A simple case is to relax a geometry and match an inter-fragment distance to a reference. The processor augments calc.results with a custom metric (dimer_distance), and the loss depends only on that quantity.

from chemfit.abstract_objective_function import QuantityComputerObjectiveFunction
from chemfit.ase_objective_function import MinimizationASEComputer, PathAtomsFactory
from chemfit.fitter import Fitter

REF_DISTANCE = 3.2

def compute_dimer_distance(calc, atoms):
    return {"dimer_distance" : atoms.get_distance(0, 3)}

objective = QuantityComputerObjectiveFunction(
    loss_function=lambda q: (q["dimer_distance"] - REF_DISTANCE) ** 2,
    quantity_computer=MinimizationASEComputer(
        calc_factory=construct_calc,
        param_applier=apply_params,
        atoms_factory=PathAtomsFactory("ref.traj"),
        quantity_processors=[compute_dimer_distance],
        tag="dimer_distance",
    ),
)

fitter = Fitter(objective_function=objective, initial_params={"epsilon": 1.5, "sigma": 1.2})
optimal_params = fitter.fit_scipy(tol=1e-4, options={"maxiter": 50})

This pattern demonstrates how specialized geometric quantities can be integrated without modifying the computer class itself.
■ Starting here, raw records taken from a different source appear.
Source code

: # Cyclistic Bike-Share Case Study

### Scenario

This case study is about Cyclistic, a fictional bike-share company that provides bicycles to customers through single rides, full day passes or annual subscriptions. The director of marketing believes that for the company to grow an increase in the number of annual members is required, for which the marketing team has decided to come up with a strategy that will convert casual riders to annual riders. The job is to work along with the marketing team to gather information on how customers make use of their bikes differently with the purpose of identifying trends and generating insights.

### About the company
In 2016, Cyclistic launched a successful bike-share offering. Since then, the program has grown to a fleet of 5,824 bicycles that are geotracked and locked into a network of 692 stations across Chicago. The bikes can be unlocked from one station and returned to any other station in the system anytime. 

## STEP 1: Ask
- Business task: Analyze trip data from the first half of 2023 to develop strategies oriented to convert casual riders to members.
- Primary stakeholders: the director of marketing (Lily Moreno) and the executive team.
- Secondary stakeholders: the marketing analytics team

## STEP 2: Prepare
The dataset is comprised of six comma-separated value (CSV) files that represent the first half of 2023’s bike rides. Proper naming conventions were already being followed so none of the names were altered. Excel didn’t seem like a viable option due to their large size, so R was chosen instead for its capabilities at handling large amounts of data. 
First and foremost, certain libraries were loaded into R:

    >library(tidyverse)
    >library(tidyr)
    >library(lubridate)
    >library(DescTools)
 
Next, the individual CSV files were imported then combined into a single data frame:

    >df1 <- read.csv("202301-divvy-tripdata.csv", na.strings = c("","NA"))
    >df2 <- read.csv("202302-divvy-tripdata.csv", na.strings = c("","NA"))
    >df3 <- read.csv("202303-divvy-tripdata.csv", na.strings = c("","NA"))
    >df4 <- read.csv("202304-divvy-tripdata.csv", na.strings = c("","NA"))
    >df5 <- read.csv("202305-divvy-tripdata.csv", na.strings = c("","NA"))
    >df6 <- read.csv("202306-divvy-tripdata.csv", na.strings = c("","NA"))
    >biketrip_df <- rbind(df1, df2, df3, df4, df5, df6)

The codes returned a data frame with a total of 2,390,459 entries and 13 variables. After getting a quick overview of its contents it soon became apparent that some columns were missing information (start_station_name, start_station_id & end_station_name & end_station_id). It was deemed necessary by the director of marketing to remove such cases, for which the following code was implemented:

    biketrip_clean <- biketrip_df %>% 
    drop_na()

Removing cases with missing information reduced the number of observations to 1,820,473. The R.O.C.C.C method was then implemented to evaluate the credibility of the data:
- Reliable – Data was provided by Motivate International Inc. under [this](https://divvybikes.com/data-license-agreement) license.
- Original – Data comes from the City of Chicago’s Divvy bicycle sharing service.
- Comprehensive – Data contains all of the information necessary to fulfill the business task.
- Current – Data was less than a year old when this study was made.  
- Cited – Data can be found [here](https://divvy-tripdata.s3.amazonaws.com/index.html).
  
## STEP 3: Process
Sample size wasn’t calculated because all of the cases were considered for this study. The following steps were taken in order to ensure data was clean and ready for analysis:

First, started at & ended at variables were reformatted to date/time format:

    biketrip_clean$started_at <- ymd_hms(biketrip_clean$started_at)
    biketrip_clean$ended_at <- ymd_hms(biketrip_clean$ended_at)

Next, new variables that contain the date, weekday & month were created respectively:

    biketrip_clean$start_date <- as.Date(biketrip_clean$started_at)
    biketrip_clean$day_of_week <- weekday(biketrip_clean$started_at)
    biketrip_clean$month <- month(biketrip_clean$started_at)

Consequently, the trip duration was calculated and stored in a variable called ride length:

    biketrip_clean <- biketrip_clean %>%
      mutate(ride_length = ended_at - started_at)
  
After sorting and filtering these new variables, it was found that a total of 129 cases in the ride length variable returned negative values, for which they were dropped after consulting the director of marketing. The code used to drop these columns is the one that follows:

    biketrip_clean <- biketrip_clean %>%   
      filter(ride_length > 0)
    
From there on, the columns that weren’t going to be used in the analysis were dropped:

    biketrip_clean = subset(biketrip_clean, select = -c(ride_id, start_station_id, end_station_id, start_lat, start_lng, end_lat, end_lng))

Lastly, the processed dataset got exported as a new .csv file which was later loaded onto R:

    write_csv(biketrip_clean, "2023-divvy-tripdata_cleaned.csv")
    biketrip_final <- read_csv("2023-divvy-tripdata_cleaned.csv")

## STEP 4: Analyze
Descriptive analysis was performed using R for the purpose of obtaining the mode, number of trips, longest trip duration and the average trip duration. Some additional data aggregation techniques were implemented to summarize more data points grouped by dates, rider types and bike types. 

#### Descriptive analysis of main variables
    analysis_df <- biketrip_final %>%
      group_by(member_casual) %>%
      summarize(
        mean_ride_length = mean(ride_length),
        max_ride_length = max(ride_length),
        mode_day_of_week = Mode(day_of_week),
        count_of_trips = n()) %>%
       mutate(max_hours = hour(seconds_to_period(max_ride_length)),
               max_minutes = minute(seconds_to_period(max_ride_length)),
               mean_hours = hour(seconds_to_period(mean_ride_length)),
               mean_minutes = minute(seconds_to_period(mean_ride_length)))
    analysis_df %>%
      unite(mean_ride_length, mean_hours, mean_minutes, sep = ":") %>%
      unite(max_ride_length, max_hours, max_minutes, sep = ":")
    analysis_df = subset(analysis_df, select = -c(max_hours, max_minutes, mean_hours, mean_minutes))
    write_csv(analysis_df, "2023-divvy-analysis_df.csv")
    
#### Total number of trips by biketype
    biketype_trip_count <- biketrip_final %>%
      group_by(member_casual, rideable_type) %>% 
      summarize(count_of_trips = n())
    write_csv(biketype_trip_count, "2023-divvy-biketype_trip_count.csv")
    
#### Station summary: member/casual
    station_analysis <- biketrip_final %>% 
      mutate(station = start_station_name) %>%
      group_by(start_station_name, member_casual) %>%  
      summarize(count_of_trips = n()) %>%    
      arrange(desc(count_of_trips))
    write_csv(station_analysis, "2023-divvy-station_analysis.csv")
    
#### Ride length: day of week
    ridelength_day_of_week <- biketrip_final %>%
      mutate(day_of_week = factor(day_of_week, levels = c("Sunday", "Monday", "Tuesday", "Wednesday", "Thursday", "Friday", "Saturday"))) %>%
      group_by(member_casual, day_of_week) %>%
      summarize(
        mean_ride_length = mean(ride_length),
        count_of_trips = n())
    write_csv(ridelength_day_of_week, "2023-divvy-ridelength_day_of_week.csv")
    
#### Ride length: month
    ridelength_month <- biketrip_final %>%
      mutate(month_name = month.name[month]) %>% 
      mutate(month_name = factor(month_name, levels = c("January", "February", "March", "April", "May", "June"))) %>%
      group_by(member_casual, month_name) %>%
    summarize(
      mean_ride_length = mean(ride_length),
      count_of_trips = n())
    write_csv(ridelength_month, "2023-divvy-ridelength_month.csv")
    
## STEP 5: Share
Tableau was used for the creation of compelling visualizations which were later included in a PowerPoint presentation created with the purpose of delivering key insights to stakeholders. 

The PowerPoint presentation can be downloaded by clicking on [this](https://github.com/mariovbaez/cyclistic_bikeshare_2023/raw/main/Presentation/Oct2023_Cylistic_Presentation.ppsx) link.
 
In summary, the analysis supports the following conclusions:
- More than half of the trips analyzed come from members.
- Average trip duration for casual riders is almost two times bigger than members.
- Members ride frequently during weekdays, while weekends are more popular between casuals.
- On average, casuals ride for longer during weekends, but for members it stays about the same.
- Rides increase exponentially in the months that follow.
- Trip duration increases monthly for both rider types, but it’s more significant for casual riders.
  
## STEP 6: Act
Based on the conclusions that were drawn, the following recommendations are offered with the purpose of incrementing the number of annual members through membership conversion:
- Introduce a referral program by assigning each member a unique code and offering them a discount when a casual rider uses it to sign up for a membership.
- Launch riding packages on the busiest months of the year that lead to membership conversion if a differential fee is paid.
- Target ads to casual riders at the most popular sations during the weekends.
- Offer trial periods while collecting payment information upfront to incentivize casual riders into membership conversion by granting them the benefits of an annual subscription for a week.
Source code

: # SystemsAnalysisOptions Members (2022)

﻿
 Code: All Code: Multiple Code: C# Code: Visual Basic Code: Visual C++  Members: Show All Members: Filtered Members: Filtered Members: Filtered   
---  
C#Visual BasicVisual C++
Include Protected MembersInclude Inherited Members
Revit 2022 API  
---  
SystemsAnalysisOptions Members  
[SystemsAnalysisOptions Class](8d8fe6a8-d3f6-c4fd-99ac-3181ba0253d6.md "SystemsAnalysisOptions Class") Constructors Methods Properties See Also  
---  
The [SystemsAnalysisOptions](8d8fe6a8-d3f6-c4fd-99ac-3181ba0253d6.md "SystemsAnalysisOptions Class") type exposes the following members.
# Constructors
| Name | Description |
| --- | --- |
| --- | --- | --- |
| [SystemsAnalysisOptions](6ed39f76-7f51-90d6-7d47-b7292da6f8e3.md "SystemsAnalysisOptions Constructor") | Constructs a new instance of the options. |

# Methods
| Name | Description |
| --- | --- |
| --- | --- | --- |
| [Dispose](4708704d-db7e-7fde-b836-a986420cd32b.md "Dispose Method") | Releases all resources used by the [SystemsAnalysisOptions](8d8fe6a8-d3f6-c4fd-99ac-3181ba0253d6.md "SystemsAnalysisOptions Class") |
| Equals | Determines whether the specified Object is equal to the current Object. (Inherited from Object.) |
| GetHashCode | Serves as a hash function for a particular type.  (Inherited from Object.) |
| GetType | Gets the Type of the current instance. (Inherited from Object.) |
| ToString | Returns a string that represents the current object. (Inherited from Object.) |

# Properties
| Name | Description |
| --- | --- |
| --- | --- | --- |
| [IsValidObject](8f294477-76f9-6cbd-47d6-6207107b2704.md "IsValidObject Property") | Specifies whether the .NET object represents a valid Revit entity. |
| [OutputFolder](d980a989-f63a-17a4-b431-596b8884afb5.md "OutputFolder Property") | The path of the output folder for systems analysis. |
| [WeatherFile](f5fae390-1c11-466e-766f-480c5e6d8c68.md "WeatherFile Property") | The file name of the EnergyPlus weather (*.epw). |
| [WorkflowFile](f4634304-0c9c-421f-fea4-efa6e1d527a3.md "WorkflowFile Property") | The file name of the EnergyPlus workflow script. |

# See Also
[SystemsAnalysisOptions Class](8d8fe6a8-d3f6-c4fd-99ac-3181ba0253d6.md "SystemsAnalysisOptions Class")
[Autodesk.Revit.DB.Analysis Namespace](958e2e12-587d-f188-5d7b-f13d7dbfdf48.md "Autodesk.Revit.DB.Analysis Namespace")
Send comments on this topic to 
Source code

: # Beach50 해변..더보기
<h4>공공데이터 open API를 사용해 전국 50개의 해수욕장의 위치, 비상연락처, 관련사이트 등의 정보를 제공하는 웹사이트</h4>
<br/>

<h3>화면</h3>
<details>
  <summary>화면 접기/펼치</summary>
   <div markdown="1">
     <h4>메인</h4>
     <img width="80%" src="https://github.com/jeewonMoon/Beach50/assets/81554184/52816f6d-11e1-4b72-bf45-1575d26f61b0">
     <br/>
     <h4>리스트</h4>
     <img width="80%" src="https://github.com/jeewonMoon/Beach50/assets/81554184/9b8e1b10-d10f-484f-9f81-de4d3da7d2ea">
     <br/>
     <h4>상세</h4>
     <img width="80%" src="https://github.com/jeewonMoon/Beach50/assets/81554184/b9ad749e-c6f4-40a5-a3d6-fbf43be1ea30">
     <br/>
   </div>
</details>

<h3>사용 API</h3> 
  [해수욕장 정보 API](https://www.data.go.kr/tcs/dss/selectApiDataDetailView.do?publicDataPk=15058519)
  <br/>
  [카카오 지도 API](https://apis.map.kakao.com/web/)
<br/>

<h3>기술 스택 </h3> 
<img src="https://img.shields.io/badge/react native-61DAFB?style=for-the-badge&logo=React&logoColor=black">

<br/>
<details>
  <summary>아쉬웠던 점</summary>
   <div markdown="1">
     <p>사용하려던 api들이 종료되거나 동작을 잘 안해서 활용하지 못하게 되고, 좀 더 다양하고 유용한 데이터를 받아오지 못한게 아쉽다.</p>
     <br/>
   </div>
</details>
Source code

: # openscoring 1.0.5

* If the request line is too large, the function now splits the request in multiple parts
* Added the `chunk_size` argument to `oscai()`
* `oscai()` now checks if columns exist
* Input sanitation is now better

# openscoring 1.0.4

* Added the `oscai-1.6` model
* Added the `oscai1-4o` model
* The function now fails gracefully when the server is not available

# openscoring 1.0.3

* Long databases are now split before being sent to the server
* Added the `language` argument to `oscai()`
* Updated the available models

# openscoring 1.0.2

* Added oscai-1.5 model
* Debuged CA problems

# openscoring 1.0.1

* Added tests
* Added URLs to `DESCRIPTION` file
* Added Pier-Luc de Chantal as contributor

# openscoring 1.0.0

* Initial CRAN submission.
The MinimizationASEComputer handles relaxation automatically before the measurement.

Kabsch RMSD Objective

Another example aligns a relaxed structure to a reference configuration using the Kabsch algorithm and minimizes the resulting RMSD. A custom processor caches the reference positions and returns the rotation, translation, and RMSD as new quantities.

from chemfit.abstract_objective_function import QuantityComputerObjectiveFunction
from chemfit.ase_objective_function import MinimizationASEComputer, PathAtomsFactory, AtomsFactory
from chemfit.fitter import Fitter

import chemfit.kabsch as kb

class KabschDistance:
    def __init__(self, atoms_factory: AtomsFactory):
        self.atoms_factory = atoms_factory
        self._positions_ref = None

    def __call__(self, calc, atoms):
        if self._positions_ref is None:
            self._positions_ref = self.atoms_factory().positions

        R, t = kb.kabsch(atoms.positions, self._positions_ref)
        pos_aligned = kb.apply_transform(atoms.positions, R, t)
        rmsd = kb.rmsd(pos_aligned, self._positions_ref)

        return {"kabsch_r": R, "kabsch_t": t, "kabsch_rmsd": rmsd}

objective = QuantityComputerObjectiveFunction(
    loss_function=lambda q: q["kabsch_rmsd"],
    quantity_computer=MinimizationASEComputer(
        calc_factory=construct_calc,
        param_applier=apply_params,
        atoms_factory=PathAtomsFactory("ref.traj"),
        quantity_processors=[KabschDistance(PathAtomsFactory("ref.traj"))],
        tag="kabsch",
    ),
)

fitter = Fitter(objective_function=objective, initial_params={"epsilon": 1.5, "sigma": 1.2})
optimal_params = fitter.fit_scipy(tol=1e-4, options={"maxiter": 50})

Design Notes

  • Composable: all behavior is supplied via small protocol objects.

  • Transparent: metadata always includes the most recent quantities.

  • Reproducible: atoms are lazily created and cached per instance.

  • ASE-native: works directly with ASE calculators and optimizers.

  • Debug-friendly: loggers and metadata help inspect intermediate steps.

These abstractions allow the fitting layer (e.g. chemfit.fitter.Fitter) to remain independent of the simulation backend while still exposing all relevant physical data through the quantity dictionaries.